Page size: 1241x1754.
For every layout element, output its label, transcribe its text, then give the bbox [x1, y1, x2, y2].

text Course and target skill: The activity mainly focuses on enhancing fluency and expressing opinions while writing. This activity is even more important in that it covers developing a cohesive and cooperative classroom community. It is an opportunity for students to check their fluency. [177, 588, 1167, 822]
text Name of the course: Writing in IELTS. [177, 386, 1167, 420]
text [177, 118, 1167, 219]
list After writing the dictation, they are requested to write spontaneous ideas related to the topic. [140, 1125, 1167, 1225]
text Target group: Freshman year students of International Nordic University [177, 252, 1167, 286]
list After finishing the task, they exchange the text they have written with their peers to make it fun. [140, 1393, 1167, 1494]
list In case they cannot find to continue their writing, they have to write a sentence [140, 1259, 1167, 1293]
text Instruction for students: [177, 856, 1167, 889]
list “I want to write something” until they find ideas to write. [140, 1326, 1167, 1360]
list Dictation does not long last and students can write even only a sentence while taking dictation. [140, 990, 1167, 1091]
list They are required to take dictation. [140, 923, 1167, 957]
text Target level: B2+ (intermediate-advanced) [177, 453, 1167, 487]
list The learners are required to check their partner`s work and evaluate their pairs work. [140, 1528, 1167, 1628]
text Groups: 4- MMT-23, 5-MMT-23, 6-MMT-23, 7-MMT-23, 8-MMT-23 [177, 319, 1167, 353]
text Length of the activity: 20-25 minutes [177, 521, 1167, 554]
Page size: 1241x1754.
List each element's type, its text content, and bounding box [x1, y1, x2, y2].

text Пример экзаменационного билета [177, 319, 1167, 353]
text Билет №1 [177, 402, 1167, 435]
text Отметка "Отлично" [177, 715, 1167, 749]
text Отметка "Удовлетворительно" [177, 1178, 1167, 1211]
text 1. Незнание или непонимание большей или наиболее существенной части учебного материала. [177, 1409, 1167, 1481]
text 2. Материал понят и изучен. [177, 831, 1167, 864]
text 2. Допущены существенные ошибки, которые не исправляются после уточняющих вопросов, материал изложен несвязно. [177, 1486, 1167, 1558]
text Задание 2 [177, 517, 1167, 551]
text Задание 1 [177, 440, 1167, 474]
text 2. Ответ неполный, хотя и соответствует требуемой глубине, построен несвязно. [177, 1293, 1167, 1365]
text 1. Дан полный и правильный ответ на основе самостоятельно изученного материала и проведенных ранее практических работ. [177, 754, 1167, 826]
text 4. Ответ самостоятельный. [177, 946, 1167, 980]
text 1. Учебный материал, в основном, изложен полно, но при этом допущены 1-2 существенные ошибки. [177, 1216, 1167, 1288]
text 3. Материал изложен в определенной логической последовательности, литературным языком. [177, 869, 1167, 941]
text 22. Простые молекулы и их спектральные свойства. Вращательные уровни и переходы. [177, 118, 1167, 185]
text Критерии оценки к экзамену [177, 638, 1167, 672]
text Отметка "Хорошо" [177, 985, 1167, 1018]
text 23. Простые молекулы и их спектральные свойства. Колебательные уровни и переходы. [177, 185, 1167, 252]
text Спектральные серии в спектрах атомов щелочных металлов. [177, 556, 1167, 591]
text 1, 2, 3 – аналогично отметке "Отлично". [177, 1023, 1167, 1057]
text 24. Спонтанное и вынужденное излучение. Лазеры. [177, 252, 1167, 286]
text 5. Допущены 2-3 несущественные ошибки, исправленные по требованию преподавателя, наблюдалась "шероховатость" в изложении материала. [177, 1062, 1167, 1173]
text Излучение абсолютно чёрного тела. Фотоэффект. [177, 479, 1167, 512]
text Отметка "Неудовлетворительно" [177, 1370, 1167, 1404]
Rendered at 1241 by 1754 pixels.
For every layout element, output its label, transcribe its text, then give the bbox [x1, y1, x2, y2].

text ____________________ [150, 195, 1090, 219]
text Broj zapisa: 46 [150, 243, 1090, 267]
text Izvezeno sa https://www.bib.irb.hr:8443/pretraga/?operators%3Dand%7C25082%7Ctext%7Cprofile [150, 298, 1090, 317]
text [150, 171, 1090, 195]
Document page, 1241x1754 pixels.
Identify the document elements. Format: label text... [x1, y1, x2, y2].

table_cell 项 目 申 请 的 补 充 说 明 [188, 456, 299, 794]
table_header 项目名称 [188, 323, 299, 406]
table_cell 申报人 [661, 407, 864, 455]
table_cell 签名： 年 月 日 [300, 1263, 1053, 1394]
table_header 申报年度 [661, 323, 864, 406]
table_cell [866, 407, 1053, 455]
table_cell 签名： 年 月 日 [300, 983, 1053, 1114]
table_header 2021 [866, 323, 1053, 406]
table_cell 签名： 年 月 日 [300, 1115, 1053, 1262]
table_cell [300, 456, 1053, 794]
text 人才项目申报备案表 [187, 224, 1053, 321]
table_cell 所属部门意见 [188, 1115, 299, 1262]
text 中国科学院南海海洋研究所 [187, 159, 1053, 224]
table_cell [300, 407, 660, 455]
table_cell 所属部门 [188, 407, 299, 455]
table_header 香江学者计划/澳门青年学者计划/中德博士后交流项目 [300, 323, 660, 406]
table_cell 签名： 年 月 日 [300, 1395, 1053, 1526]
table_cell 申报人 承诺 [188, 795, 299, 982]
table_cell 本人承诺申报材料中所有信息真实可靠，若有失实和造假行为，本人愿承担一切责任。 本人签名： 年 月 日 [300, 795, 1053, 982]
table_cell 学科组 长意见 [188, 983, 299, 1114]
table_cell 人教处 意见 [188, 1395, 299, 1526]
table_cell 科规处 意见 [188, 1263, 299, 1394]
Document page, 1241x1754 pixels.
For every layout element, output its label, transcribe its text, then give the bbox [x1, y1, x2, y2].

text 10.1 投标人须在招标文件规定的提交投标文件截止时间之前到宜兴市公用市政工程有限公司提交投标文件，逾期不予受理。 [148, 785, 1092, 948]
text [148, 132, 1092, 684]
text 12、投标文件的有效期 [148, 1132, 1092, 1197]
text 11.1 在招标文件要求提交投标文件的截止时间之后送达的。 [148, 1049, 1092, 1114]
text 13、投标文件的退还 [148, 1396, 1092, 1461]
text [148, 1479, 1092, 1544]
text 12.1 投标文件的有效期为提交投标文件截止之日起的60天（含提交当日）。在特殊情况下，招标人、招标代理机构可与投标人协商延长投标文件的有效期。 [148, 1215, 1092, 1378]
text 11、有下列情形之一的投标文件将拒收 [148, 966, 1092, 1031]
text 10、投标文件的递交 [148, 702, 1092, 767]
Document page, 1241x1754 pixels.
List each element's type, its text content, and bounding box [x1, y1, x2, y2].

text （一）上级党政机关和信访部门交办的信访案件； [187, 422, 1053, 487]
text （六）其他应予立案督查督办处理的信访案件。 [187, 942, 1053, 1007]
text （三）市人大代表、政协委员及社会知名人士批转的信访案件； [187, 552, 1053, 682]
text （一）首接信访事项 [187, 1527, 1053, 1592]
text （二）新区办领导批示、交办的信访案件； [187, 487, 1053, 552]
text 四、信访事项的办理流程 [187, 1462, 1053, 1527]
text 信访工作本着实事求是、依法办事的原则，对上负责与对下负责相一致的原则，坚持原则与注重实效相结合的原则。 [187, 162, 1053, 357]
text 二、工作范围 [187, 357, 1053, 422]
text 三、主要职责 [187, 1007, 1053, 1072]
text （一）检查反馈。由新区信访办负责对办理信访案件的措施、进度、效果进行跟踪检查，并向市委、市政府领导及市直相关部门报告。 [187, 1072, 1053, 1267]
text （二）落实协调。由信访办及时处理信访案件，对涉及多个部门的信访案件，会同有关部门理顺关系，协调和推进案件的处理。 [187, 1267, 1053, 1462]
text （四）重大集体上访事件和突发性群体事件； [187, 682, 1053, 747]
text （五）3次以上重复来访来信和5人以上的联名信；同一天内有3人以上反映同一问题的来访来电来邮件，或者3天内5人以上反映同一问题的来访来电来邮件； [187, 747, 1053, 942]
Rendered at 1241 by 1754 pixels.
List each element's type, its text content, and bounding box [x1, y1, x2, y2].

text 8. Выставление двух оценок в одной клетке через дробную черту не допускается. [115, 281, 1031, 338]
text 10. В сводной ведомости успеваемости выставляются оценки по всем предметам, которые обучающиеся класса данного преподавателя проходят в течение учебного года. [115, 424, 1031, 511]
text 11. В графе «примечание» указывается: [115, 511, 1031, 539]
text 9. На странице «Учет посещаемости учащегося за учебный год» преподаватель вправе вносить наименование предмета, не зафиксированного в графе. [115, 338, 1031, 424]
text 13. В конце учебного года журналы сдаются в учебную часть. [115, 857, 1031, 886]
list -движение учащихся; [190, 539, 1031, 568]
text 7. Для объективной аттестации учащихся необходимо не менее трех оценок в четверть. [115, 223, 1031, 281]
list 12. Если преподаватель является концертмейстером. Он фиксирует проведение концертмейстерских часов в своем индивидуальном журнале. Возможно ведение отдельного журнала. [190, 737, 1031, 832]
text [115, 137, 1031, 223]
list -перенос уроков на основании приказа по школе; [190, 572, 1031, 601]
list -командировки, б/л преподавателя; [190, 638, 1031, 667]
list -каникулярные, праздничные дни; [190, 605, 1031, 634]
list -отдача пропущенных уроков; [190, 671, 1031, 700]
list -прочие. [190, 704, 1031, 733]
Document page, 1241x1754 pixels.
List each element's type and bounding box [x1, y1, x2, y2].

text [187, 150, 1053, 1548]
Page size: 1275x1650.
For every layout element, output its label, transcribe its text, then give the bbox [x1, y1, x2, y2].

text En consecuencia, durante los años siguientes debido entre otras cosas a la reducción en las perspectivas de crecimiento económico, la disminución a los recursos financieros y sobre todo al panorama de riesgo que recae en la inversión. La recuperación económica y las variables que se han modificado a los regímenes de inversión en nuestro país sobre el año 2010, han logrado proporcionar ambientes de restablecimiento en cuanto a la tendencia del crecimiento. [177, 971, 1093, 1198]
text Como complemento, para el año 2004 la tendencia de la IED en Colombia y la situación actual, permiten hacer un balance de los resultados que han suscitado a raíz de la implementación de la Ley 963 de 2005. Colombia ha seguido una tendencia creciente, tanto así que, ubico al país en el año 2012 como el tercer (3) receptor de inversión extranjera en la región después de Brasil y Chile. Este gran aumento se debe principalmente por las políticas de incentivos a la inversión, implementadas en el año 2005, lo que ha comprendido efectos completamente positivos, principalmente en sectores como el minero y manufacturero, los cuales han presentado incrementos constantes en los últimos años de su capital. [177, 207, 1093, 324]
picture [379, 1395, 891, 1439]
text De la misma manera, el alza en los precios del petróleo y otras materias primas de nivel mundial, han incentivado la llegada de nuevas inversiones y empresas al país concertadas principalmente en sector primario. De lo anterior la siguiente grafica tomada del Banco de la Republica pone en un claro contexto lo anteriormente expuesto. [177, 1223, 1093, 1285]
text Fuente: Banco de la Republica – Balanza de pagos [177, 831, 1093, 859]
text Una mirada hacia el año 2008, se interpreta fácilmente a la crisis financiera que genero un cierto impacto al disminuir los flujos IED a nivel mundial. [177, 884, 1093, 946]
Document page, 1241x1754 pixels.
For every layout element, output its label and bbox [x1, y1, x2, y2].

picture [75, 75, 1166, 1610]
::::::::
__WRITTEN TASK__
Could you filter the entries above for lines holding the string "свойства" and copy them?

__OUTPUT OF THE EXERCISE__
text 22. Простые молекулы и их спектральные свойства. Вращательные уровни и переходы. [177, 118, 1167, 185]
text 23. Простые молекулы и их спектральные свойства. Колебательные уровни и переходы. [177, 185, 1167, 252]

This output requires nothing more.